View Persistent Application User Interfaces - Amazon EMR
AWS 文档中描述的 AWS 服务或功能可能因区域而异。要查看适用于中国区域的差异,请参阅中国的 AWS 服务入门

如果我们为英文版本指南提供翻译,那么如果存在任何冲突,将以英文版本指南为准。在提供翻译时使用机器翻译。

View Persistent Application User Interfaces

从 Amazon EMR 版本 5.25.0 开始,您可以使用集群的 Summary (摘要) 页面或控制台中的 Application user interfaces (应用程序用户界面) 选项卡连接到在集群外托管的持久性 Spark 历史记录服务器应用程序的详细信息。从 Amazon EMR 版本 5.30.1 开始,提供了 Tez UI 和 YARN 时间线服务器持久性应用程序界面。对持久性应用程序历史记录的一键式链接访问提供了以下好处:

  • You can quickly analyze and troubleshoot active jobs and job history without setting up a web proxy through an SSH connection.

  • You can access application history and relevant log files for active and terminated clusters. The logs are available for 30 days after the application ends.

应用用户界面 选项卡或群集 摘要 页面中的 Amazon EMR 5.30.1或6.x控制台,选择 纱线时间线服务器TEZUI,或 火花历史服务器 链接。

应用程序 UI 将在新的浏览器选项卡中打开。有关详细信息,请参阅 监控和仪器.

您可以通过 Spark 历史记录服务器、YARN 时间线服务器和 Tez UI 上的链接来查看 YARN 容器日志。

注意

要从 Spark 历史记录服务器、YARN 时间线服务器和 Tez UI 访问 YARN 容器日志,您必须为集群启用 Amazon S3 日志记录。如果未启用日志记录,纱线容器日志的链接将不起作用。

Logs Collection

要启用一键式访问持久性应用程序用户界面,Amazon EMR 需要收集两种类型的日志:

  • Application event logs are collected into an EMR system bucket. The event logs are encrypted at rest using Server-Side Encryption with Amazon S3 Managed Keys (SSE-S3). If you use a private subnet for your cluster, make sure to include “arn:aws:s3:::prod.MyRegion.appinfo.src/*” in the resource list of the Amazon S3 policy for the private subnet. For more information, see Minimum Amazon S3 Policy for Private Subnet.

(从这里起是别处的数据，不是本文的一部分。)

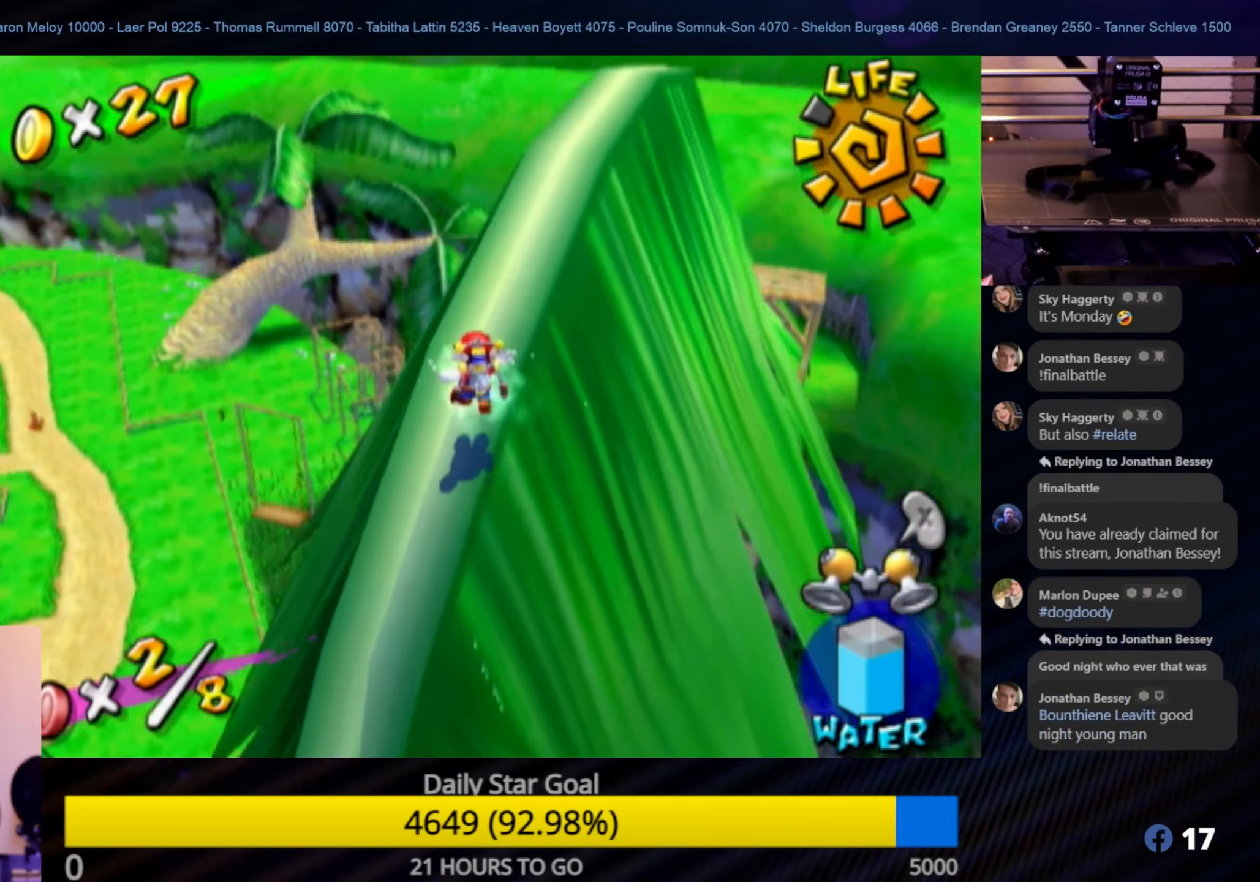
{"buttons": [], "left_stick": "up", "right_stick": "center", "events": [[183, "left_stick", "up"]]}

  • YARN container logs are collected into an Amazon S3 bucket that you own. You must enable logging for your cluster to access YARN container logs. For more information, see Configure Cluster Logging and Debugging.

如果您出于隐私原因需要禁用此功能,则可在创建集群时使用引导脚本来停止守护程序,如以下示例所示。

aws emr create-cluster --name "Stop Application UI Support" --release-label emr-5.30.1 --applications Name=Hadoop Name=Spark --ec2-attributes KeyName=keyname --instance-groups InstanceGroupType=MASTER,InstanceCount=1,InstanceType=m3.xlarge InstanceGroupType=CORE,InstanceCount=1,InstanceType=m3.xlarge InstanceGroupType=TASK,InstanceCount=1,InstanceType=m3.xlarge --use-default-roles --bootstrap-actions Path=s3://elasticmapreduce/bootstrap-actions/run-if,Args=["instance.isMaster=true","echo Stop Application UI | sudo tee /etc/apppusher/run-apppusher"]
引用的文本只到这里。